The difficulty that this little sound project is so clearly a component of is my tendency of late to write very little that isn't part of a kind of closed circuit. I can imagine this being quite a lovely sort of new media, multi-disciplinary sound poem, but I am making it for a very particular audience: me and one other person. I've been feeling similarly about the Charcot poems, too. I begin to suspect that they comprise an entire book that I wrote to myself...or perhaps to multiple selves (a self of circa 1995-1999, a self at a specific future point, et al). My insomnia series is definitely not for public consumption, but it's a really compelling project, nonetheless.

When I was a teenager I was adamant that essays and poetry were close kin, that there is a kind of hitch of logic or turn of mind that occurs in both, when they are successful. I find myself, more and more these days, full of hitch, full of turn, but lacking a way of wedding those steps to some kind of appropriate means of public consumption.

Monday, February 2, 2009

Discovering strange little poetic moments on the Web

I've done something delightful to my browser. Michael Day, an artist whose work I esteem in great measure, has put together an exhibit through Add-Art. Add-Art utilizes a firefox plug-in to replace all web ad content with art. Lovely.


Michael Day, Filter 5

So, for instance, yesterday, when I was looking up the last lines of "The Dead," I saw this:



I've noticed that having the ad content replaced changes the quality of the way I read on-line. It's more still; there are fewer moments in which I feel tugged in ten directions.

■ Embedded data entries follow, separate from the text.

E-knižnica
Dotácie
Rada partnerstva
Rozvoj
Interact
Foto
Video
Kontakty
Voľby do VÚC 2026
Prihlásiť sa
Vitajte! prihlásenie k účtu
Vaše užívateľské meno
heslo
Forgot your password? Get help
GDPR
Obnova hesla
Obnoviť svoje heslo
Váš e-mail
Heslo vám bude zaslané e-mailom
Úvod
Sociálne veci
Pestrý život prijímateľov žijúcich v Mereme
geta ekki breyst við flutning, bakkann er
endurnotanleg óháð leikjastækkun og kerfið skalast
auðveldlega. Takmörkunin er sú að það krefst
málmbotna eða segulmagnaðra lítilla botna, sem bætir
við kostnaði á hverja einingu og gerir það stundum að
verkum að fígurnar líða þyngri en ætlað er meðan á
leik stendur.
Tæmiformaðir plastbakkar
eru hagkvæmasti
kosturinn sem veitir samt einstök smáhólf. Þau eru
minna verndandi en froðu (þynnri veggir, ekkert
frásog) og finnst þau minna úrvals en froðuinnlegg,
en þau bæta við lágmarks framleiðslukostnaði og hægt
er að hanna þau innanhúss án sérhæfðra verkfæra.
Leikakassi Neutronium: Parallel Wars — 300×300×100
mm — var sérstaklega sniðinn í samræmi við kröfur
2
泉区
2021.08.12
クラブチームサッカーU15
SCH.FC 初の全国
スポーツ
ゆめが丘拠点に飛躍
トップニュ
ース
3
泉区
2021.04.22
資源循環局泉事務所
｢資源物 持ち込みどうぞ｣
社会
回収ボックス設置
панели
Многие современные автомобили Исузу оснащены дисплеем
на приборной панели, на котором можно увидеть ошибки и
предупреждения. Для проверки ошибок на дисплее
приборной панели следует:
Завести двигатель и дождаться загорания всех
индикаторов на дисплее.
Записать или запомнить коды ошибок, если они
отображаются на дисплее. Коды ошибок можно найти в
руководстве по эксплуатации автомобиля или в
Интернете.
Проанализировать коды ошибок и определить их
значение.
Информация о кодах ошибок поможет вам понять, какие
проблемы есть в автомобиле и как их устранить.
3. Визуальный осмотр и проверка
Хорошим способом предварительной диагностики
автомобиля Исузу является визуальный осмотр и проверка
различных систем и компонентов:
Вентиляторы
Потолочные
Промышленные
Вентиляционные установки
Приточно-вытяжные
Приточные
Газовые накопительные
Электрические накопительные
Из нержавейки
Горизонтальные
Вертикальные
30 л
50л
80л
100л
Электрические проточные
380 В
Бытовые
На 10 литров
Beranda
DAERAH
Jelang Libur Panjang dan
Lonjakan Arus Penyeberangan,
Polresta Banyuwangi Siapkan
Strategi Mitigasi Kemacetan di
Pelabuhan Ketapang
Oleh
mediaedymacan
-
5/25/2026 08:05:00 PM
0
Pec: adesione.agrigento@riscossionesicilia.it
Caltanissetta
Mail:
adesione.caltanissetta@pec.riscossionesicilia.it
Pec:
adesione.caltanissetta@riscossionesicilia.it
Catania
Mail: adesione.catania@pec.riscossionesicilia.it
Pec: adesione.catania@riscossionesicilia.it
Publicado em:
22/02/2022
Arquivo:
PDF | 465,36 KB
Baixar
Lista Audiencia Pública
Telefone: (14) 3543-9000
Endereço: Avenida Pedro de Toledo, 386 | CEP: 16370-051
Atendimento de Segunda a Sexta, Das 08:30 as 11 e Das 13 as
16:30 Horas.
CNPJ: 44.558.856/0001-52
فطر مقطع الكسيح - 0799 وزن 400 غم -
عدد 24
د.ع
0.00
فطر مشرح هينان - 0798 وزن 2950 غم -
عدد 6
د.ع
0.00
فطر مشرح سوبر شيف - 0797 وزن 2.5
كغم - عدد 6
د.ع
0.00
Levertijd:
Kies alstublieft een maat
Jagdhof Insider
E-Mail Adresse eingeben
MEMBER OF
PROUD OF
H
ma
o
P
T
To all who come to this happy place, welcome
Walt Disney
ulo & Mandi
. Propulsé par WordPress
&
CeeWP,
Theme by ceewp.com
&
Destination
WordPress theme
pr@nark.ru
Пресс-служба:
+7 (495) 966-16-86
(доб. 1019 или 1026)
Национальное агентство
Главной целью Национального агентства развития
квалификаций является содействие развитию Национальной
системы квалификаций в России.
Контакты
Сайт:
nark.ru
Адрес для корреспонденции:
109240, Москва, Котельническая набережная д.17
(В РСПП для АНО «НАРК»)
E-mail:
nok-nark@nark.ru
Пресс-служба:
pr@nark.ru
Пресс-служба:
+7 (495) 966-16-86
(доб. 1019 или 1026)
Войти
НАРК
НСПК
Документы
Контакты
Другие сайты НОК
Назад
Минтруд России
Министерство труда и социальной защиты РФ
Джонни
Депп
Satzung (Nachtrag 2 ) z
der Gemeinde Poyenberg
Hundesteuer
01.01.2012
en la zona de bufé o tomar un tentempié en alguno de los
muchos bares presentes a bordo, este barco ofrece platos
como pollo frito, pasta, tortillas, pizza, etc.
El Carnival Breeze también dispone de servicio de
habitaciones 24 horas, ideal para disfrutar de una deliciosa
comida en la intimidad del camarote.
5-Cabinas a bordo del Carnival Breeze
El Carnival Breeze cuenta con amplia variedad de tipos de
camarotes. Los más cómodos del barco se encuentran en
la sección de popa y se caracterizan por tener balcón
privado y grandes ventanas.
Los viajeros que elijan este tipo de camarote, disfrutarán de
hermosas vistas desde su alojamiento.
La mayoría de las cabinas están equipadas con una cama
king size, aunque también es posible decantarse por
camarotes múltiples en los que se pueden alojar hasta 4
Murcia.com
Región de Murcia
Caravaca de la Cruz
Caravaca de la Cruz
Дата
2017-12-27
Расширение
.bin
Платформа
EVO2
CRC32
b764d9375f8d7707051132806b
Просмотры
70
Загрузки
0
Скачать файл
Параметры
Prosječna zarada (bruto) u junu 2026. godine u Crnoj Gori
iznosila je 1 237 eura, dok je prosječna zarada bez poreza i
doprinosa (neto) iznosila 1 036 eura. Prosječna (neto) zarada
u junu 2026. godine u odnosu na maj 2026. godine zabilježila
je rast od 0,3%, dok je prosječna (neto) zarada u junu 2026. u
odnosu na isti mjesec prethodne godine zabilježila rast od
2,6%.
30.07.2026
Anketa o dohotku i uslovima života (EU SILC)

I've written a small bit of text to go along with the exhibition, which you can read here or here.

Saturday, January 10, 2009

Pigeon-finity...

Things I have learned this week:
  • reading about boredom does not always create enough intellectual stimulation to stave off boredom (Heidegger, I'm talking to you)
  • once you start researching boredom, you will never be able to use the word "interesting" without being self-critical
  • pigeons are commuters
  • Wordpress is really, really annoying
I have a new post up at TheNervousBreakdown.com.  It's about superdoves.  And boredom.   Please take a look if you'd like.


Thursday, December 25, 2008

The intimate mathematics of gravity on the body that has not slept

This winter more than any other I can remember, I've redefined my relationship to snow, and to walking in it.


I haven't been sleeping properly this season - it's either been over-long and oddly ineffective (waking up with every muscle thoroughly drained of energy) or it's been totally absent.

I started a poetry series of little things that I write exclusively when sleep-deprived. I wrote another just now. Last night I couldn't sleep. I sprawled out and flipped through sundry books; I took other books off my parents' shelves (Connolly's selected writings were too intense, Portrait of the Artist as a Young Man - with another person's marginalia - was much too compelling); I paced; I looked at things. Eventually, I took a walk in the woods that surround may parents' house. The moon wasn't out, but the snow gave off the most gorgeous ambient light.

Someone had been cross-country skiing up there. I wonder how they were able to avoid branches.

I listened to the trees creak. I held onto their trunks when the wind made them sway.

I rested at the top of the hill, determined to wait until I heard an owl. I did.

And as I started to return home, I saw a coyote. It looked at me. I looked at it. We parted ways.

I came home and thought about things. Earlier in the night, I had heard my father murmur that my mother is so beautiful as he was falling asleep. What a privilege to grow up amidst a love as deep as theirs.

Who could sleep in the face of that?